I thought about titling this blog announcement "Tenenbaum! Thou art avenged!"
but decided to stay away from the link bait. That and I hugely admire Linus. I
actually think they were both right.

For those who don't know, I am referring to the epic smack down that occurred
many years ago between Tenenbaum and Torvalds over microkernels:

[http://www.oreilly.com/openbook/opensources/book/appa.html](http://www.oreilly.com/openbook/opensources/book/appa.html)

I think Tenenbaum was right from a theoretical, academic point of view, but
Torvalds was right from a pragmatic ship-it-now point of view. He was also
right from an early 1990s point of view.

Linus was right because monolithic kernels are easier to build and faster for
monolithic system use cases. In the 1990s, individual commodity computer
systems were really not fast enough for extreme multi-tenancy beyond maybe
multi-purpose use within an organization. This is the sort of multi-tenancy
Unix was designed for: a box used by, say, a team or a university department.
For this use case a monolithic kernel makes sense for performance and
simplicity reasons. The advantages of microkernels just don't matter much,
since the box generally has one admin and all the users are trusted. Messing
with the kernel is not a big deal.

But then Moore's law happened. Now just about anything above a Raspberry Pi is
fast enough to host _lots_ of stuff. Big servers with dozens of cores can host
hundreds, sometimes even thousands of services. While they only take up single
racks, these machines are "main frames" in the classical sense and can easily
see diverse work loads belonging to multiple clients. It's incredibly wasteful
to single-purpose these machines and let them sit idle.
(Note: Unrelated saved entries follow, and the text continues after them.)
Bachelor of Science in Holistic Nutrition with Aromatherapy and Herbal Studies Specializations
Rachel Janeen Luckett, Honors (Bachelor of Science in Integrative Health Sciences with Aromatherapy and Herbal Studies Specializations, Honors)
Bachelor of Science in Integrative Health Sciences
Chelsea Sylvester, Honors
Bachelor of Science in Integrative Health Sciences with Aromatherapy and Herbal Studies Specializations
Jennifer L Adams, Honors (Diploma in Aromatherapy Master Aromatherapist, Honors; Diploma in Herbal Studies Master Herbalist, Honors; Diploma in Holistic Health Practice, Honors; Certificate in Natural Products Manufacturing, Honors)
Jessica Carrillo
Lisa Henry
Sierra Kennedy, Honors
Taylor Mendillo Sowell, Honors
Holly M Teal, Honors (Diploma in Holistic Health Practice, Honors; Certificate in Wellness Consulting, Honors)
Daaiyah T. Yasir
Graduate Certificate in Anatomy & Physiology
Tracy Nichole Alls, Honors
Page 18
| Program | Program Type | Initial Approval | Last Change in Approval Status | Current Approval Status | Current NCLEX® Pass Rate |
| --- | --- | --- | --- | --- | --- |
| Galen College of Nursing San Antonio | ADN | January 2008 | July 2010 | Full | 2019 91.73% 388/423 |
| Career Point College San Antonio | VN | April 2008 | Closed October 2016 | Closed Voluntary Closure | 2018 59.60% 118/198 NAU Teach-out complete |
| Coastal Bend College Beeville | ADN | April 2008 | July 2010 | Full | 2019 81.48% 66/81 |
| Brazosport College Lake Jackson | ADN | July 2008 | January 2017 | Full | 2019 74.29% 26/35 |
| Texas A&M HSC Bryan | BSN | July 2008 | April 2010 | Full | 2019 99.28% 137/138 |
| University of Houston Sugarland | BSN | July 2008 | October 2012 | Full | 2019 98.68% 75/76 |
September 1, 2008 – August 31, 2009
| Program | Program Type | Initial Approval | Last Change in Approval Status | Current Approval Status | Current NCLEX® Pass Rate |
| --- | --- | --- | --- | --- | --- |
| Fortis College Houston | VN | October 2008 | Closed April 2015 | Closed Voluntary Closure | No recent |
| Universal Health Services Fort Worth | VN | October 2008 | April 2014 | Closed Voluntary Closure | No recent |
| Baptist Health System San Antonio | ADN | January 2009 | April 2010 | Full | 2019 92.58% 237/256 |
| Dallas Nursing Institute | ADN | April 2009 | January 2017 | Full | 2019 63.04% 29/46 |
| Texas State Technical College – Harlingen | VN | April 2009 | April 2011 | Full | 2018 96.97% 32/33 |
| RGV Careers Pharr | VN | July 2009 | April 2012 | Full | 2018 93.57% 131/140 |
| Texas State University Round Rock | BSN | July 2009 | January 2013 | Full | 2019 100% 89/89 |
So far we've hacked around this with virtualization mostly, but virtualization
is heavy and ugly. Think of it as a thick microkernel that runs a bunch of
other whole kernels as services.

On huge machines the advantages of microkernels really shine. You can extend
the system without having 'root' in a global sense. Crashes of individual
system extensions don't bring down the whole machine. Everything is multi-
threaded to take advantage of lots and lots of cores. It's even possible to
run system services in jails where they only have access to the resources they
need so that a compromise (e.g. buffer overflow) in a driver does not permit
compromise of the entire system.

So in the end I think Moore's Law has turned the debate a bit toward
Tenenbaum. But Linux has so much momentum I doubt it's going anywhere. Instead
I think we will see Linux evolve toward being more microkernel-y in the areas
where this is most desirable. Network virtualization is one such area. Another
is security zones. Soon we'll have really secure containers, allowing Docker
multi-tenancy, etc.

But I wouldn't count out alternatives either. There's an opportunity here for
something like Hurd if they could ever get that thing really moving. (Get the
Hurd moving... huh huh huh...)

Edit: Torvalds was also right because Mach, at least at the time of the
debate, was pretty slow. Mach is still not the best microkernel design. See
this deck:

[https://www.cse.unsw.edu.au/~cs9242/04/lectures/lect05b.pdf](https://www.cse.unsw.edu.au/~cs9242/04/lectures/lect05b.pdf)